First introduced in 2015, their line of shoes, Adidas x Parley, is made with recycled materials. The newest addition, Futurecraft.Loop, is made solely out of recycled materials: recycled thermoplastic polyurethane, a type of plastic, spun into a yarn. This material is then made into the shoe.

Photo from Forbes

“[The] Futurecraft.Loop is our first running shoe that is made to be remade,” said Adidas Executive Board Member Eric Liedtke in a statement on the Adidas website. “It is a statement of our intent to take responsibility for the entire life of our product; proof that we can build high-performance running shoes that you don’t have to throw away.”

However, Adidas isn’t the first company to focus their shoes on sustainability or recycled materials. To name a few, companies such as Ecoalf, Etiko, and For Your Earth are eco-sustainability focused companies. Other companies such as Vans and Keds have also attempted to go green to better the environment.

With Adidas making the first 100% recyclable shoe, I believe that the sportswear industry is going to change tremendously within the next five years.

Nike already has a “Reuse-A-Shoe” program, through which you can drop almost any shoe of any brand off at a Nike store, and new shoes are made using the old shoe scraps. This program began in the early 1990s, long before Adidas first introduced the Adidas x Parley line.

I think Nike can and will step up the “Reuse-A-Shoe” program and will begin to use recycled materials, such as plastic waste in the ocean, to make their shoes and could also implement the recycled plastic threads into clothes.

In my opinion, Adidas’s claim to only use recycled materials by 2024 is a gamechanger, not only changing how sportswear is made but lowering the pollution in the ocean.
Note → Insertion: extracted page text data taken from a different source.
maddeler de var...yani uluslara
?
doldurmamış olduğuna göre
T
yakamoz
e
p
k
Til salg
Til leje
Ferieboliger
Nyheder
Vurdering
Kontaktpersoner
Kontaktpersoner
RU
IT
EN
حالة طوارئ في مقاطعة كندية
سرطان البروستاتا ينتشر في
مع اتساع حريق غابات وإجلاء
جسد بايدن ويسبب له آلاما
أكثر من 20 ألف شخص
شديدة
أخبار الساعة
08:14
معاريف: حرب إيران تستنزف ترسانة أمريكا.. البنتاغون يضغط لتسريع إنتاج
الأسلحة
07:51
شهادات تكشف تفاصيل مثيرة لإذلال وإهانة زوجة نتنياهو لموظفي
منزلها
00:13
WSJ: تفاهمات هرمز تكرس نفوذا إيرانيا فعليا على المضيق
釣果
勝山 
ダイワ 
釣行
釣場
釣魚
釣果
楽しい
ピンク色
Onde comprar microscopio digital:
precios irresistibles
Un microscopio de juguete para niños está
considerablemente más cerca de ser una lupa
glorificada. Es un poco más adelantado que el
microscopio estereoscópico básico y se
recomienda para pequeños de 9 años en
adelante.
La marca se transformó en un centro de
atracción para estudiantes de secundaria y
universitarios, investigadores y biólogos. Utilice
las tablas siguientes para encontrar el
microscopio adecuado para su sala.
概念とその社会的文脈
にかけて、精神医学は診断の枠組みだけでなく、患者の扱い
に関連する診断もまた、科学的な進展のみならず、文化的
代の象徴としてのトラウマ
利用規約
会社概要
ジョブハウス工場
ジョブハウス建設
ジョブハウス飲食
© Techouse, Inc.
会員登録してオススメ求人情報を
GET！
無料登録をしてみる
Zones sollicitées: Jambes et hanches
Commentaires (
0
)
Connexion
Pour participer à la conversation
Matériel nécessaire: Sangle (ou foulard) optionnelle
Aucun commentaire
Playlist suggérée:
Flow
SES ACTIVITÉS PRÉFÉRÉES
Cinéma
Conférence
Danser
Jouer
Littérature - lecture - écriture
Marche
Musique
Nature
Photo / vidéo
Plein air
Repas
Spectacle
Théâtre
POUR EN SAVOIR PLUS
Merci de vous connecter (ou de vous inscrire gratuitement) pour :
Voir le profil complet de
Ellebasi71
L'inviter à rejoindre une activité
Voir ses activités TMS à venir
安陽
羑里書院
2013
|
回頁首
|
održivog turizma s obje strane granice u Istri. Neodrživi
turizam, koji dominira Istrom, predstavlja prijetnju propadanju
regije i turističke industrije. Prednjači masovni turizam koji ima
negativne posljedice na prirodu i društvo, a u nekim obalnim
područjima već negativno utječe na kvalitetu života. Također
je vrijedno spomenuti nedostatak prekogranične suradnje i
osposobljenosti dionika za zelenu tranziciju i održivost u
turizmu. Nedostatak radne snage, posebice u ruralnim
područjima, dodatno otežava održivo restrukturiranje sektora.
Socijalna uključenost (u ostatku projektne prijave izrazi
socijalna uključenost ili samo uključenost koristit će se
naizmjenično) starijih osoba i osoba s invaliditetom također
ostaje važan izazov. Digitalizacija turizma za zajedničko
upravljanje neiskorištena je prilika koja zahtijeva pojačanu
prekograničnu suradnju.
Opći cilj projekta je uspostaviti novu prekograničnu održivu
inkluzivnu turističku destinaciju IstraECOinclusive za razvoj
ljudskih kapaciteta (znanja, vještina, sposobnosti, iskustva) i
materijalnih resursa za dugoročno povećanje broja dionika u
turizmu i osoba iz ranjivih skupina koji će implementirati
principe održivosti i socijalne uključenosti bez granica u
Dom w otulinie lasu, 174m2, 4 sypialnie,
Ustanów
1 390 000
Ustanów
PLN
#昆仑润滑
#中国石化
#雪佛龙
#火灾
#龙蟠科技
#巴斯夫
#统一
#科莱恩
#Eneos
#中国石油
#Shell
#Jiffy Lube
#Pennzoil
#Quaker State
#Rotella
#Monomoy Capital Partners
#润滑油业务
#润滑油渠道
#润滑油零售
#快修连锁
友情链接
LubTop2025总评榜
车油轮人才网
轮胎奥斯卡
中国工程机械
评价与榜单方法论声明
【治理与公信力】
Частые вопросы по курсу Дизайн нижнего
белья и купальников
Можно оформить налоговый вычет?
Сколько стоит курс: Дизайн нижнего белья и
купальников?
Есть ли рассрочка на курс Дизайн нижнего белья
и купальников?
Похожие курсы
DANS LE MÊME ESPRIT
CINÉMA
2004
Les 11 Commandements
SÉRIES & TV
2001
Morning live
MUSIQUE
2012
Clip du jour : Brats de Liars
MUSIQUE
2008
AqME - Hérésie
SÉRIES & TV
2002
According to Ocean Crusaders, an Australian non-profit environmental organization, 100 thousand marine animals die each year from getting caught in plastic. That number doesn’t include the birds; every year, 1 million birds die from plastic entanglement. Those numbers are accompanied by an article published by scientific journal PLOS One in 2014, claiming there is more than 5 trillion plastic pieces in the ocean, adding up to over 250 thousand tons.

It will be interesting to see how the oceans change from Adidas’s movement within the next few years. If Nike and other companies join Adidas in using recycled plastics, the amount of trash in the water can decrease exponentially, and the ecosystem will then benefit tremendously.